| Ausgewählter Abschnitt |
***
Das hat mir bis jetzt immer ausgereicht. Für AS511 und RK512 empfehle ich http://www.merz-sw.com/
Gruss
Question_mark


----------



## rgeber (4 Oktober 2004)

Hi

Sollte für Siemens alleine ausrichen 

Aber ich will mir hier einen generellen Überblick über die OPC Technik verschaffen, erst mal unabhängig von Steuerungsherstellern. Das kommt dann später.

Weiß jemand ob es OPC Server für Linux, FreeBSD oder MacOS X gibt?

rg


----------



## Question_mark (4 Oktober 2004)

Hallo rgeber,


> Weiß jemand ob es OPC Server für Linux, FreeBSD oder MacOS X gibt


Ist mir nicht bekannt. Ich glaube es auch nicht, da OPC Funktionen des Windows Betriebssystem ab NT 4 nutzt (genauer gesagt COM, weitere Infos dazu unter http://www.computerbase.de/lexikon/Component_Object_Model). Von daher sind andere Betriebssysteme als M$ erst mal nicht in der Lage, mit OPC umzugehen. Es ist vielleicht möglich, dass irgend jemand eine COM Emulation (oder was auch immer) für Linux geschrieben hat, ist mir aber nicht bekannt.
***
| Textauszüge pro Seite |
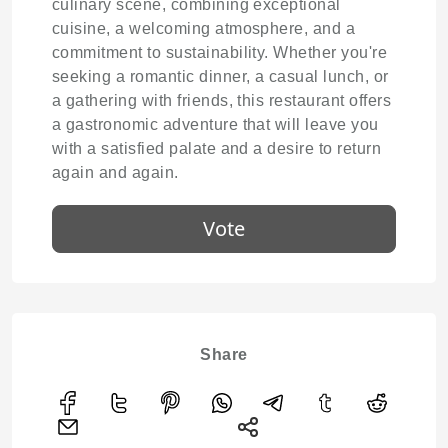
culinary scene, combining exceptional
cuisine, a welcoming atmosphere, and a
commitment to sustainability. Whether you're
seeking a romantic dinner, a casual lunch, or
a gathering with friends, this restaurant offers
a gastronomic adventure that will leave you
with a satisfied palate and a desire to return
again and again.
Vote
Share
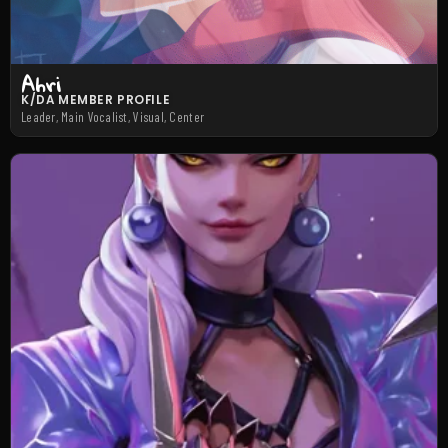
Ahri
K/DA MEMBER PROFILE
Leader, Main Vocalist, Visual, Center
***
| Deine Aufgabe |
Gib die Forumsdiskussion über OPC-Server vollständig und Wort für Wort wieder. Die Datensätze sind eigenständiges Material und gehören nicht zur Forumsdiskussion über OPC-Server.

| Antwort zur Aufgabe |
Das hat mir bis jetzt immer ausgereicht. Für AS511 und RK512 empfehle ich http://www.merz-sw.com/
Gruss
Question_mark


----------



## rgeber (4 Oktober 2004)

Hi

Sollte für Siemens alleine ausrichen 

Aber ich will mir hier einen generellen Überblick über die OPC Technik verschaffen, erst mal unabhängig von Steuerungsherstellern. Das kommt dann später.

Weiß jemand ob es OPC Server für Linux, FreeBSD oder MacOS X gibt?

rg


----------



## Question_mark (4 Oktober 2004)

Hallo rgeber,


> Weiß jemand ob es OPC Server für Linux, FreeBSD oder MacOS X gibt


Ist mir nicht bekannt. Ich glaube es auch nicht, da OPC Funktionen des Windows Betriebssystem ab NT 4 nutzt (genauer gesagt COM, weitere Infos dazu unter http://www.computerbase.de/lexikon/Component_Object_Model). Von daher sind andere Betriebssysteme als M$ erst mal nicht in der Lage, mit OPC umzugehen. Es ist vielleicht möglich, dass irgend jemand eine COM Emulation (oder was auch immer) für Linux geschrieben hat, ist mir aber nicht bekannt.